_TERAPKAN ISI BACAAN_:
A. Berdasarkan bacaan tentang aliran Asy'ariyah, jelaskan mengapa aliran ini berkembang pesat di Mesir. Jawab dalam satu sampai tiga kalimat.
B. Sambung bacaan tentang aliran Asy'ariyah mulai dari kalimat sesudah kalimat terakhirnya.

Pemikiran-pemikiran Al-Asy’ari dapat
diterima kebanyakan umat Islam karena sederhana dan filosofis. Akibatnya dalam
waktu singkat ia mendapat banyak dukungan umat Islam saat itu. Faktor lain
penyebab banyaknya pengikut Muktazilah adalah Khalifah Bani Abasiyyah yaitu
Al-Mutawakkil membatalkan pemakaian Muktazilah dan menggantinya dengan
Asy’ari sebagai mazhab resmi negara. Aliran Asy’airah mendapat tantangan
keras saat itu dari Bani Buwaihi saingan Bani Abbasiyah sampai pada masa Dinasti Bani Buwaihi
ditahlukan oleh Daulah Bani Seljuk.
Penguasa Daulah Bani Seljuk yaitu
Tugril Beq dan Perdana Menterinya yaitu Abu Nasr Muhammad bin Mansur al Khudari
melakukan tekanan-tekanan terhadap golongan Asy’ariyah berupa kutukan dan
hinaan pada Asy’ari setiap khutbah jumat dan
ceramah-ceramah di Masjid bahkan golongan Asy’ariyah dilarang berceramah dan
mengajar. Bahkan Ulama berpaham Asy’ariyah seperti Abu Qasim Abdul Karim
al-Qusyairi ditangkap.Dengan demikian, aliran ini menjadi terhambat penyebarannya.
Penyebaran Asy’ariyah di Dunia Islam
Intimidasi terhadap golongan
Asy’ariyah berakhir setelah terjadinya pergantian kekuasaan dari tangan Tugril
Beq kepada Alp Arselan yang juga memiliki Perdana Menteri bernama Nizam
al-Muluk (1063-1092) yang mendukung Asy’ariyah. Aliran Asy’ariyah menyebar
pesat ke seluruh Dunia Islam. Madrasah Nizamiyah bahkan menerapkan kurikulum
bercorak Asy’ariyah. Di Mesir, aliran Asy-ariyah berkembang pesat karena
mendapat dukungan dari Sultan Salahuddin al-Ayubi pendiri Daulah Ayubiyah. Salahuddin
al-Ayubi mengganti peninggalan Daulah Fatimiyah yang bercorak Syiah di Mesir
menjadi Asy’ariyah.
Di Andalusia dan Afrika Utara aliran
Asy’ariyah mendapat dukungan dari Ibnu Tumart pendiri Daulah Muwahiddun. Aliran
Asy’ariyah menyebar pesat ke India, Afghanistan, Pakistan dan Indonesia berkat
jasa dukungan Mahmud Gaznawi (971-1030) pendiri Dinasti Gaznawi yang berpusat
di India. Aliran Asy’ariyah masuk ke Indonesia melalui karya-karya Imam
Al-Ghazali dan As-Sanusi (wafat 1490 M), ar-Razi dan Abdul Ma’ali al-Juwaini.

_INFORMASI YANG DITAMPILKAN_:
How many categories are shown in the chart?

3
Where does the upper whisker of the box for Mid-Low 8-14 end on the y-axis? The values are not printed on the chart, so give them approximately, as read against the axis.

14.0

_JAWABAN TIAP TUGAS_:
A. Di Mesir, aliran Asy'ariyah berkembang pesat karena mendapat dukungan dari Sultan Salahuddin al-Ayubi, pendiri Daulah Ayubiyah. Salahuddin mengganti peninggalan Daulah Fatimiyah yang bercorak Syiah di Mesir menjadi Asy'ariyah.

B.
Paham Al-Asy’ari Menurut Al-Baqilani
Al-Baqillani mendalami ajaran
Asy’ariyah namun ia berbeda pendapat dengan Asy’ariyah dalam hal sifat Tuhan
dan perbuatan manusia. Bagi al-Baqillani, apa yang disebut oleh Al-Asy’ariy
bukanlah sifat melainkan hal. Pendapatnya ini sesuai dengan pendapat Abu Hasyim
dari Muktazilah. Sifat memberi suatu
pengertian yang menetap sedangkan hal sesuatu yang tidak menetap. Adapun
tentang perbuatan manusia, menurut Al-Asy’ariy diciptakan oleh Tuhan.
Manusia diberi daya untuk mewujudkan
kehendaknya, namun daya itu juga diciptakan oleh Tuhan. Dengan kata lain, daya
yang ada pada diri manusia itu tidaklah efektif.Adapun menurut Al-Baiqilani,
manusia mempunyai sumbangan yang efektif dalam perwujudan perbuatannya. Yang
diwujudkan Tuhan adalah gerak yang terdapat dalam diri manusia. Adapun bentuk
dan sifat dari gerak itu ditentukan oleh manusia sendiri. Oleh karena itu
manusia dapat mengubah gerak yang terdapat dalam dirinya ke dalam bentuk
perbuatan seperti berbaring, duduk dan berlari.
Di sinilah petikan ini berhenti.